Nitric oxide (NO) plays an important physiological role in normal and pathological retinas. Intraretinal NO concentrations have not been directly measured due to lack of NO electrodes capable of determining their location in the retina. The microelectrodes described here allow recording of the intraretinal electroretinogram (ERG) and NO concentration from the same location, with ERGs used to determine retinal depth. Double-barreled electrodes were constructed with one barrel serving as a reference/voltage recording barrel and the other containing a Nafion-coated carbon fiber used to detect NO amperometrically. Nafion coating imparted a high selectivity for NO versus ascorbic acid (2000:1). In vivo rodent experiments demonstrated that the electrodes could record intraretinal ERGs and NO current with minimal retinal thickness deformation (9%), allowing for retinal NO depth profile measurements. Comparison of NO depth profiles under control conditions and under nitric oxide synthase (NOS) inhibition by 5 mM L-NG-Nitroarginine methyl ester (L-NAME) verified that the recorded current was attributable to NO. NO concentrations from control profiles (n = 4) were 2.37 ± 0.34 μM at the choroid and 1.12 ± 0.14 μM at the retinal surface.
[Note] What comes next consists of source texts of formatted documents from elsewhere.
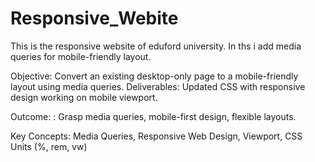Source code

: # Responsive_Webite
This is the responsive website of eduford university. In ths i add media queries for mobile-friendly layout.

Objective: Convert an existing desktop-only page to a mobile-friendly layout using media
queries.
Deliverables: Updated CSS with responsive design working on mobile viewport.

Outcome: : Grasp media queries, mobile-first design, flexible layouts.

Key Concepts: Media Queries, Responsive Web Design, Viewport, CSS Units (%, rem, vw)
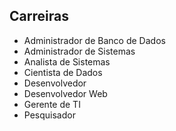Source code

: ##  Carreiras

* Administrador de Banco de Dados
* Administrador de Sistemas
* Analista de Sistemas
* Cientista de Dados
* Desenvolvedor
* Desenvolvedor Web
* Gerente de TI
* Pesquisador
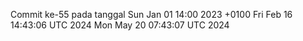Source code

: Commit ke-55 pada tanggal Sun Jan 01 14:00 2023 +0100
Fri Feb 16 14:43:06 UTC 2024
Mon May 20 07:43:07 UTC 2024
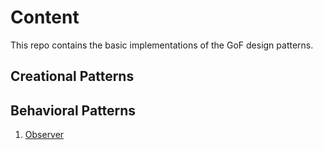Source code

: # Content

This repo contains the basic implementations of the GoF design patterns. 

## Creational Patterns
## Behavioral Patterns
1. [Observer](https://github.com/terancet/gofs/tree/master/behavioural-patterns/src/main/java/com/taras/murzenkov/behavior/observer)


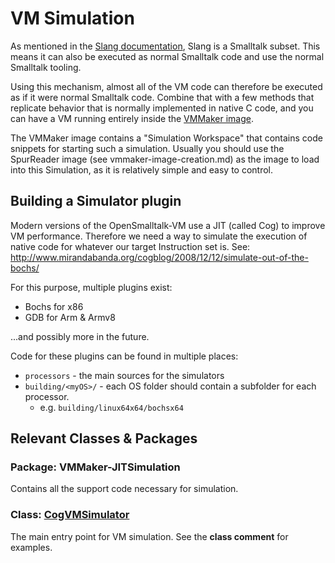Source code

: # VM Simulation
As mentioned in the [Slang documentation](./Slang.md), Slang is a Smalltalk subset.
This means it can also be executed as normal Smalltalk code and use the normal Smalltalk tooling.

Using this mechanism, almost all of the VM code can therefore be executed as if it were normal Smalltalk code.
Combine that with a few methods that replicate behavior that is normally implemented in native C code, and you can have a VM running entirely inside the [VMMaker image](./vmmaker-image-creation.md).

The VMMaker image contains a "Simulation Workspace" that contains code snippets for starting such a simulation.
Usually you should use the SpurReader image (see vmmaker-image-creation.md) as the image to load into this Simulation, as it is relatively simple and easy to control.

## Building a Simulator plugin
Modern versions of the OpenSmalltalk-VM use a JIT (called Cog) to improve VM performance.
Therefore we need a way to simulate the execution of native code for whatever our target Instruction set is.
See: http://www.mirandabanda.org/cogblog/2008/12/12/simulate-out-of-the-bochs/

For this purpose, multiple plugins exist:
- Bochs for x86
- GDB for Arm & Armv8

...and possibly more in the future.

Code for these plugins can be found in multiple places:
- `processors` - the main sources for the simulators
- `building/<myOS>/` - each OS folder should contain a subfolder for each processor.
    - e.g. `building/linux64x64/bochsx64`

## Relevant Classes & Packages

### Package: VMMaker-JITSimulation
Contains all the support code necessary for simulation.

### Class: [CogVMSimulator](squeak://CogVMSimulator)
The main entry point for VM simulation.
See the **class comment** for examples.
NO concentrations from L-NAME profiles (n = 4) were significantly lower at 0.83 ± 0.15 μM at the choroid (p = 0.006) and 0.27 ± 0.04 μM at the retinal surface (p = 0.001). Localized regions of increased NO (100-400 nM) were seen in the inner retina under control conditions but not after L-NAME. The dual ERG-NO electrode may be a valuable tool in evaluating the role of NO in normal and diseased retinas.